Leão XIV comentou o evangelho do dia e pediu “coerência” entre o professado e o vívido no dia a dia pois “não basta realizar atos religiosos se estes não transformam o coração”
O Papa afirmou hoje que a proposta de Jesus “põe em crise a segurança dos crentes” porque supera uma certa religiosidade superficial que se fundamenta nos ritos e rituais, mas esquece a coerência de vida.
Na sua reflexão dominical, que antecedeu a recitação da oração mariana do Ângelus, Leão XIV refletiu sobre a passagem do Evangelho deste domingo e centrou-se na imagem da “porta estreita” com que Jesus ilustra a entrada não paraíso.

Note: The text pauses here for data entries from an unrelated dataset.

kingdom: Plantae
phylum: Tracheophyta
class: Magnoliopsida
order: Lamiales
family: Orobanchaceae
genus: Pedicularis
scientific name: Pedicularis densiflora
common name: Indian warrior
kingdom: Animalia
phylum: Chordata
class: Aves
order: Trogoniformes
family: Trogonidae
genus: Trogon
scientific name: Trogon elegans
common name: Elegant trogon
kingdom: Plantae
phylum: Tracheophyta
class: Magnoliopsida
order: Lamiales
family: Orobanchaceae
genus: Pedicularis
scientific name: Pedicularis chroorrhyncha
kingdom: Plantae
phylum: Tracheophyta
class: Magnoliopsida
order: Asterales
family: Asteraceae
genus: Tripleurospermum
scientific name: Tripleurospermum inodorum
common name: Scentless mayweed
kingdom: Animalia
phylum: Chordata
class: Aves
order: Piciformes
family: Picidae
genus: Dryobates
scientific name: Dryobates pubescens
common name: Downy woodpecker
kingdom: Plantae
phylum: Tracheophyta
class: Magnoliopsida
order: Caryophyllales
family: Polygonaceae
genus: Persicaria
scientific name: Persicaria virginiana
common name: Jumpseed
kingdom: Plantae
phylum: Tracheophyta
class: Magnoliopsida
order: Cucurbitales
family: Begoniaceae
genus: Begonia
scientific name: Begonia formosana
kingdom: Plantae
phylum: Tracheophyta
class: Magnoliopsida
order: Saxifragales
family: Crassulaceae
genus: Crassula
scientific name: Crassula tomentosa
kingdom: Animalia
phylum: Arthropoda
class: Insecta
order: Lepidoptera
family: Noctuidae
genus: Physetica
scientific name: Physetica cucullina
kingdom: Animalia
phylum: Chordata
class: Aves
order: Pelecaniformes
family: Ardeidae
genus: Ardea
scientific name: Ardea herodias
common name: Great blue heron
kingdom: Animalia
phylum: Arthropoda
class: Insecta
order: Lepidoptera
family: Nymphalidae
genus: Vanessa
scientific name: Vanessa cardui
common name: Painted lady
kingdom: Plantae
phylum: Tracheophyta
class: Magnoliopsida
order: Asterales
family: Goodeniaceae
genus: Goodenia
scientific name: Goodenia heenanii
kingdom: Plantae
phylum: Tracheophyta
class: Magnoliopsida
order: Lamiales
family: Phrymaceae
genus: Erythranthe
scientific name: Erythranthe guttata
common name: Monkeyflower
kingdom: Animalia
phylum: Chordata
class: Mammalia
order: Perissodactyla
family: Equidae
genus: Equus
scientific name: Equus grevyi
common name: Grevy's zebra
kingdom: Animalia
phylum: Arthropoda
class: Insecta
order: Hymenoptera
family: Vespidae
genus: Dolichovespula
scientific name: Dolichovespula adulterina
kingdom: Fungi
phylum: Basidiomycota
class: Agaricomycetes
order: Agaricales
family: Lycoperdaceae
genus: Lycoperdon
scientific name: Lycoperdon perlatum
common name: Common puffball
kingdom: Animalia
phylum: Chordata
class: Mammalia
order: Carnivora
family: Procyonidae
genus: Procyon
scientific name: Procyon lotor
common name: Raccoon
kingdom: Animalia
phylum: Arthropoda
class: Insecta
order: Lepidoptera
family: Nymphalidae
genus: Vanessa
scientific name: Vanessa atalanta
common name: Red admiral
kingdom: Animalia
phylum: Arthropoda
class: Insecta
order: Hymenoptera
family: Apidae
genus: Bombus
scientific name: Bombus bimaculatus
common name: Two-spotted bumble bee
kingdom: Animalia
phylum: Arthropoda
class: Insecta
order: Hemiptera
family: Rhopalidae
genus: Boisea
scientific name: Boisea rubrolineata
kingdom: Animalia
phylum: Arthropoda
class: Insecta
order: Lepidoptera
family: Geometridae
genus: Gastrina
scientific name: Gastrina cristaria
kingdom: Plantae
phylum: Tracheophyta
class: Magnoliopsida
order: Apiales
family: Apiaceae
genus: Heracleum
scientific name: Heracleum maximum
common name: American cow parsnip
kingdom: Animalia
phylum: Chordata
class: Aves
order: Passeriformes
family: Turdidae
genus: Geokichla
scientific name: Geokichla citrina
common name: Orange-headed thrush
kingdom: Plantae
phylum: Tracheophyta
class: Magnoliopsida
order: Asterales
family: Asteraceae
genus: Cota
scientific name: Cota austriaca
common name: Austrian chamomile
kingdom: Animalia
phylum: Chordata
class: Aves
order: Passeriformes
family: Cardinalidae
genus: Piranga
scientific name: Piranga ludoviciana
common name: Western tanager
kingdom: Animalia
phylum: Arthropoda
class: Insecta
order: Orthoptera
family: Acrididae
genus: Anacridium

“O Senhor não quer, certamente, desanimar-nos. As suas palavras servem, antes de mais nada, para abalar a presunção daqueles que pensam que já estão salvos”, afirmou o Papa.
Para o pontífice a mensagem de Jesus não se dirige apenas aos afastados da fé, mas especialmente àqueles que se julgam seguros por cumprirem rituais religiosos sem verdadeiro compromisso interior.
“Não basta professar a fé com palavras, comer e beber com Ele celebrando a Eucaristia ou conhecer bem os ensinamentos cristãos”, declarou.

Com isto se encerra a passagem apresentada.